Hi everyone,
I’m currently trying to get a PPO agent to work with a custom environment, specifically based on:
I’ve managed to run the training process successfully, but I run into an error as soon as I try to run the evaluation of my agent. I’ve already spent a few hours trying to debug the issue, so I hope to be able to provide a lot of useful information that might help finding the cause of my issue.
My script crashes due to the following exception being raised:
ValueError: The two structures don't have the same nested structure.
First structure: type=list str=[3, 0, 2, 0, 0]
Second structure: type=MultiDiscrete str=MultiDiscrete([ 4 16 16 1 1])
Here is the complete stack trace:
I’m working with Ray 2.36.0, PPO algorithm with new API stack enabled and I’m not relying on any custom model or connectors, thus only relying on the default stack. My environment exposes a MultiDiscrete([4, 16, 16, 1, 1]) action space. The observation space does not appear to be relevant for my issue.
Since the issue does not arise during training, I’ve compared what happens there to find any discrepancy that might highlight the underlying cause of the issue.

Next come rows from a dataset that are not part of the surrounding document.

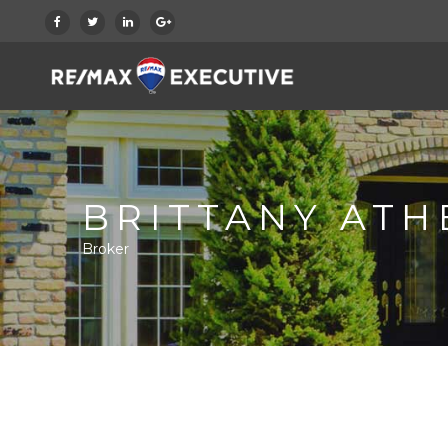
BRITTANY ATH
Broker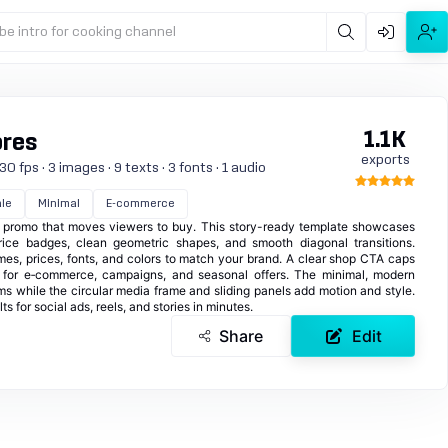
be intro for cooking channel
1.1K
ores
exports
0 fps · 3 images · 9 texts · 3 fonts · 1 audio
le
Minimal
E-commerce
le promo that moves viewers to buy. This story-ready template showcases
rice badges, clean geometric shapes, and smooth diagonal transitions.
es, prices, fonts, and colors to match your brand. A clear shop CTA caps
l for e‑commerce, campaigns, and seasonal offers. The minimal, modern
ms while the circular media frame and sliding panels add motion and style.
s for social ads, reels, and stories in minutes.
Share
Edit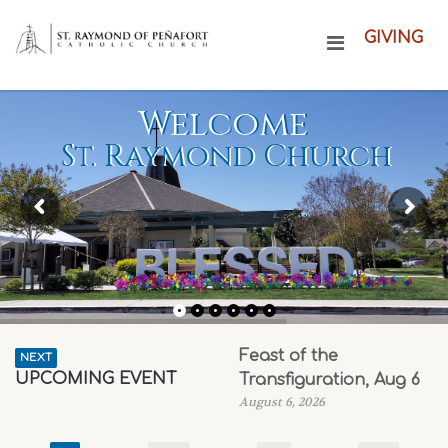
GIVING
Welcome
St. Raymond Church
Feast of the
NEXT
UPCOMING EVENT
Transfiguration, Aug 6
August 6, 2026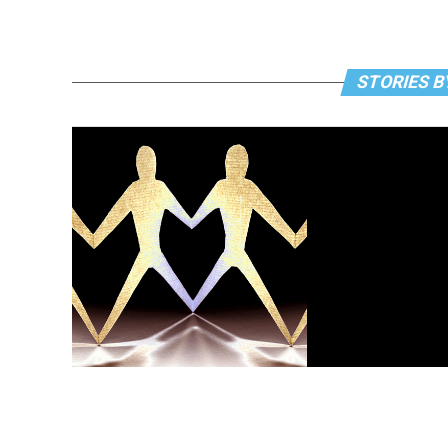
STORIES B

By doing so, I’ve discovered that the culprit of the issue lies in the action sampling process that takes place in the default module-to-env connector pipeline. Specifically, the discrepancy arises when the GetActions connector is called.
During training, the connector samples the actions correctly, returning instances of pytorch.tensor, e.g: tensor([0, 3, 2, 0, 0]), which do not raise any issue when further processed by the connector pipeline since they are correctly converted to numpy.ndarray by the TensorToNumpy connector.

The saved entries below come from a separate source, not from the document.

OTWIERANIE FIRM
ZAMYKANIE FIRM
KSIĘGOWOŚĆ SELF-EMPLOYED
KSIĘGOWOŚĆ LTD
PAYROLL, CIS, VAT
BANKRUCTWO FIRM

However, during evaluation, the sampled actions are returned in the form of a pure Python nested list of singleton tensors, e.g: [tensor[0], tensor[3], tensor[2], tensor[0], tensor[0]], which are then converted to a pure python list of values, which leads to the above error when being processed by the NormalizeAndClipActions connector down the pipeline.
The reason behind this discrepancy lies in the different value taken by the explore argument in the calls to the connector. During training we have explore=True, while during evaluation we have explore=False. This difference lead to a subtle change in how the connector works.
In both cases, the GetActions connector creates an ActionDistribution, specifically a TorchMultiCategorical distribution and uses it to sample the actions. However, then running evalution, i.e: expore=False, the connector first converts such distribution to a deterministic one, via the following code:
if not explore:
action_dist = action_dist.to_deterministic()
After this is executed, action_dist is now an instance of TorchMultiDistribution, which returns its samples in the abovementioned problematic format.
This is quite frustrating, as it feels like this is not something I have control over, since this looks like the intended behaviour of the library code involved. On the other hand, if this is the case, I suppose there must necessarily be something I’m missing and/or doing wrong.
Thanks in advance for any suggestions and kind help!